I forged a deep, sweet relationship with my step-sister Anne,
renewed the relationship with my sister (also Anne) and
had lovely visits with my step-mother Sally.
And Dad's caregiver Lisa is an angel on earth.
I've spent hours alone, driving to and from Nashville, talking things over with God.
I wrestle with things before God; I do not wrestle with God,
as Oswald Chambers so beautifully reminds me.
(My Utmost for His Highest, December 16)
He also explains how God's permissive will is used
"to accomplish His divine purpose for our lives."
Perhaps the best gift of all is, I hope my own children
have seen vulnerabilities and a faithfulness in me.

It's been an emotionally exhausting  journey,
but also one of the sweetest.
In this I am content and thankful.
Perhaps my discovery of these gifts on this hard journey
is God's divine purpose for me.

Go safely, Dad. God will hold you as you once held me, safe and sure.
I'll see you someday. You know I love you.
As the heavens are higher than the earth, so are my ways higher than your ways
and my thoughts than your thoughts.        Isaiah 55:9


Diana Coon said...

I pray for enough patience, love , and yes humor to learn the lessons that stretch out before me. Thank you for sharing your oh so familiar thoughts....the same I experience as I deal with my Mother.

Dave Haller said...


Laura Bowie said...

Todd and I totally know what you are going through as well as all the emotions you are feeling.

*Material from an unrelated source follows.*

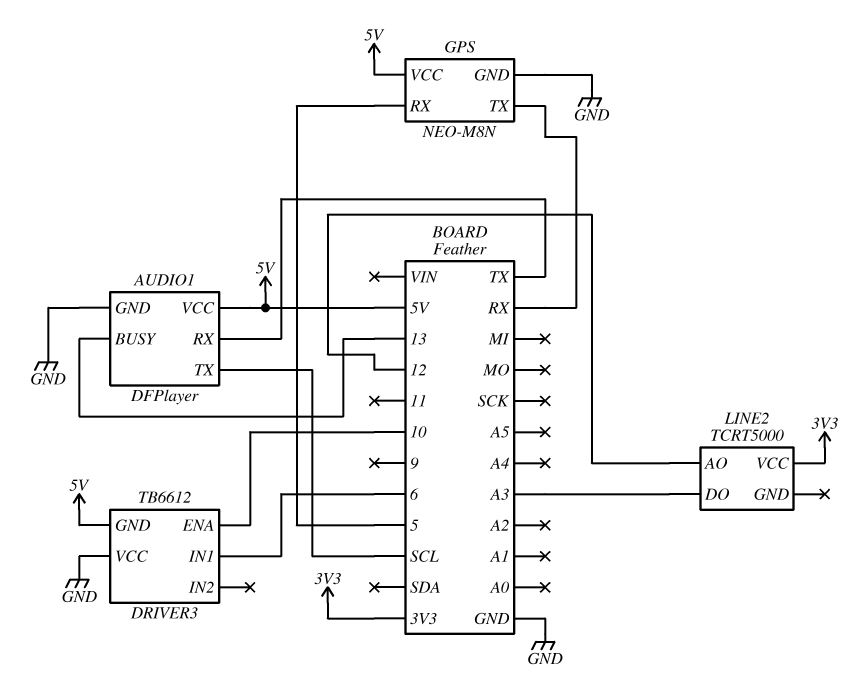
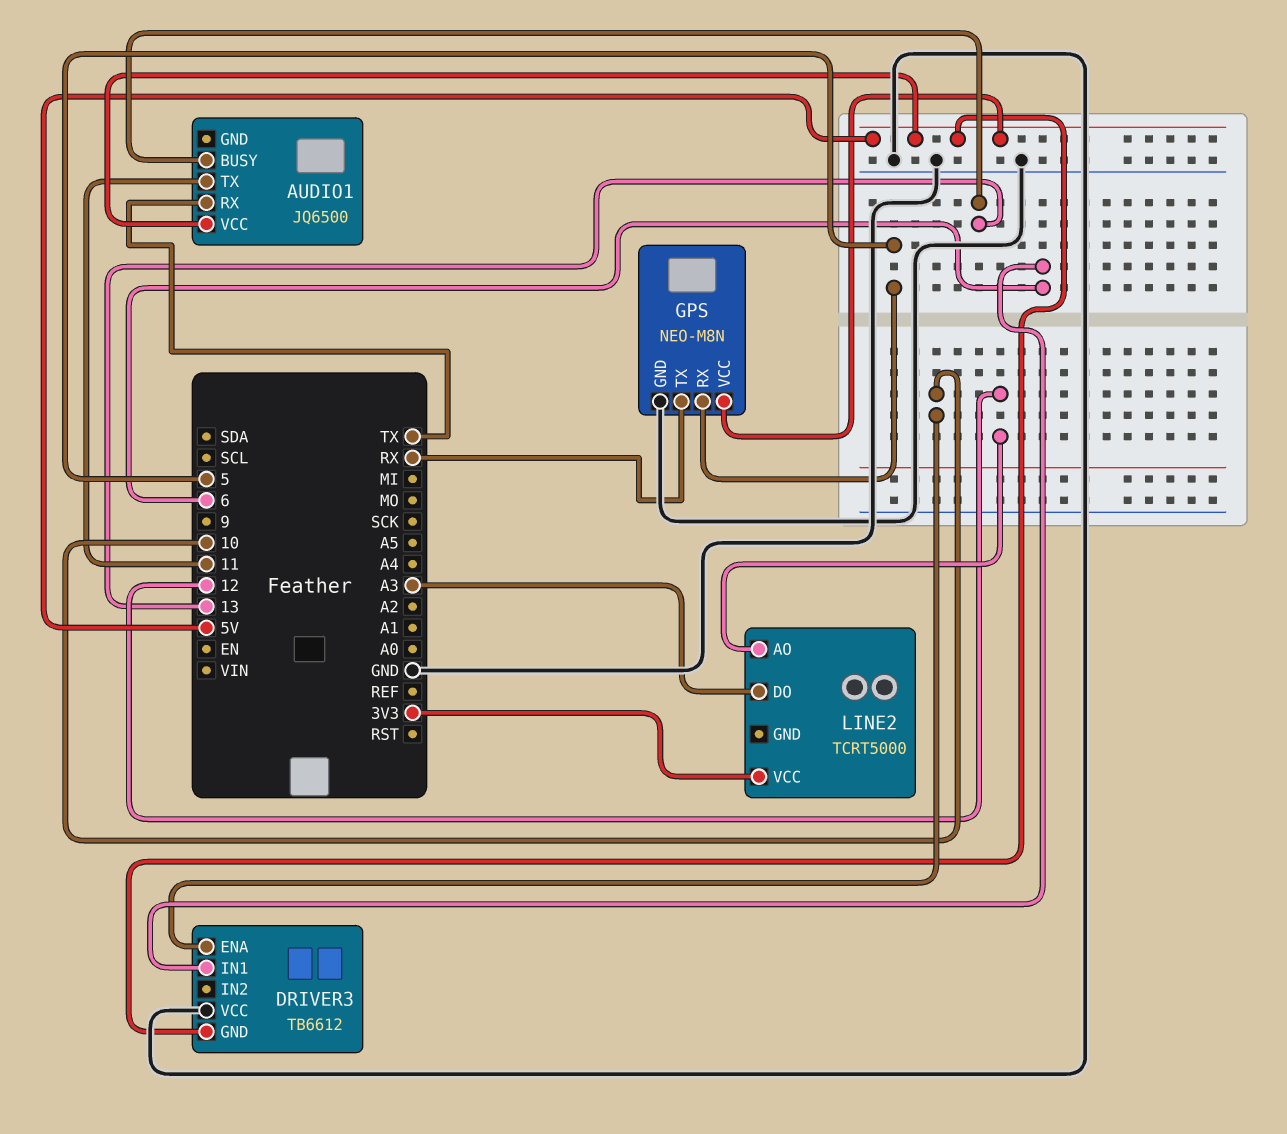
AUDIO1: DFPlayer -> JQ6500
AUDIO1 pin GND: GND -> none
AUDIO1 pin TX: SCL -> 11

We lost Todd's mother to Alzheimer's five years ago last week. What a cruel, cruel disease.
Praise to God who gets us through these very difficult times!

Genny Hart said...

Reflective, insightful, and makes me want to live and embrace each day being intentional. Simply beautiful.

Lisa Fowler said...

You have paved the way on so many experiences and I have cherished your thoughts and wisdom over the years. Prayers for you in the days ahead, friend.

Bonnie Hudson said...

Beautifully written, Barb. My heart aches for you and your dad and family. One day we'll have all the answers and see the big picture with all the beautiful details of what God is doing, and we cling to that. I can't remember for sure who said that life is like a tapestry. We see the back with all the various threads, but God sees the beautiful, finished work. He is faithful and good. God bless!

LPool said...

Nothing that I could write would be as eloquent as what you have written about your dad. I wish you peace as you travel this road.